In the Standard Model of particle physics, the fermionic particles are organized into three different generations, broadly in terms of their masses. The first generation comprises the two lightest quarks (up and down), the lightest lepton (the electron) and the electron neutrino. The second includes the strange and charm quarks, the muon and its neutrino; and the third generation the bottom and top quarks, the tau and its neutrino. In terms of the charged fermions, the top quark is nearly 340,000 times heavier than the lightest – the electron.

All of the quarks and leptons have both right- and left-handed components, which relate to the direction of a particle’s spin relative to its direction of motion (right-handed if both directions are aligned; left-handed if they are anti-aligned).
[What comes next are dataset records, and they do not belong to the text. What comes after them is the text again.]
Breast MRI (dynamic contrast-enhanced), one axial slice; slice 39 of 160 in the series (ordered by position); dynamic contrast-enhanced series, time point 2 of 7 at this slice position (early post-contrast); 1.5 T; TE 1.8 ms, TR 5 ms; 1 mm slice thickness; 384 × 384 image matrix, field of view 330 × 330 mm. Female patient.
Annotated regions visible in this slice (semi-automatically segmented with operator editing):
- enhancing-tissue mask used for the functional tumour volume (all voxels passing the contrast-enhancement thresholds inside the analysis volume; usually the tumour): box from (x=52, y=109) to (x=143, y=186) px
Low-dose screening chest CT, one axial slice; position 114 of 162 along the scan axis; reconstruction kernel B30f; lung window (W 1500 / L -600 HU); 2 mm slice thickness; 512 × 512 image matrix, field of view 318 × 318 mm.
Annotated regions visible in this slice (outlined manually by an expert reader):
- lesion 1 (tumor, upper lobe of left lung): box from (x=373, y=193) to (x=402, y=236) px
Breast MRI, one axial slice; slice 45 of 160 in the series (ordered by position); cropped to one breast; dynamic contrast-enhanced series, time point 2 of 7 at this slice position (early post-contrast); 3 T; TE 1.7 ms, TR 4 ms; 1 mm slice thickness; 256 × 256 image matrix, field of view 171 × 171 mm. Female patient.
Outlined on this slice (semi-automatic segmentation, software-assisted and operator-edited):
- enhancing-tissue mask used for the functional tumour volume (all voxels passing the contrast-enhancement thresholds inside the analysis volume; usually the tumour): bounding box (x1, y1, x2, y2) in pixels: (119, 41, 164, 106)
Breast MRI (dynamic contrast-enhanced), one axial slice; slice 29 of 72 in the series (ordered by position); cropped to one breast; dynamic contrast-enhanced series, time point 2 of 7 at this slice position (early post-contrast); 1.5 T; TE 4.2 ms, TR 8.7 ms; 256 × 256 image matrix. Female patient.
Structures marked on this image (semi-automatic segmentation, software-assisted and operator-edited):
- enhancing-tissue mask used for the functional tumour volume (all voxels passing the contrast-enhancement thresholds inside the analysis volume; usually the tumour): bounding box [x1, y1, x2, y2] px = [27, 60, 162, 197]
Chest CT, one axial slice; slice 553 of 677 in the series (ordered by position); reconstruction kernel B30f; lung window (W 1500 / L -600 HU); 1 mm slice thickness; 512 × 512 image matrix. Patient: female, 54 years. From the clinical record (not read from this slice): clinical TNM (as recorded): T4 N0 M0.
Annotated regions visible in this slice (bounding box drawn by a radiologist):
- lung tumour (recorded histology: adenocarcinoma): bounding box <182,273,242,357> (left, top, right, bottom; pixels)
Right- and left-handed particles are treated the same by the strong and electromagnetic forces, regardless of their generation in the Standard Model. The weak force, however, only acts on left-handed particles.

Flipping handedness

In the 1960s, Steven Weinberg uncovered a theoretical solution to this seemingly bizarre asymmetry. He proposed that the Higgs field acts as a bridge between each particle’s left- and right-handed components, in a way that respects the Standard Model’s underlying symmetry. This interaction causes the particle to constantly flip between its two components, creating a resistance to motion that can be perceived as mass.

However, this deepens the mystery. According to Weinberg’s theory, higher-mass particles must interact more strongly with this Higgs field – but in contrast, the strong and electromagnetic forces can only differentiate between these particles according to their charges (colour and electrical). The question is how does Higgs field can distinguish between particles in different generations if their charges are identical?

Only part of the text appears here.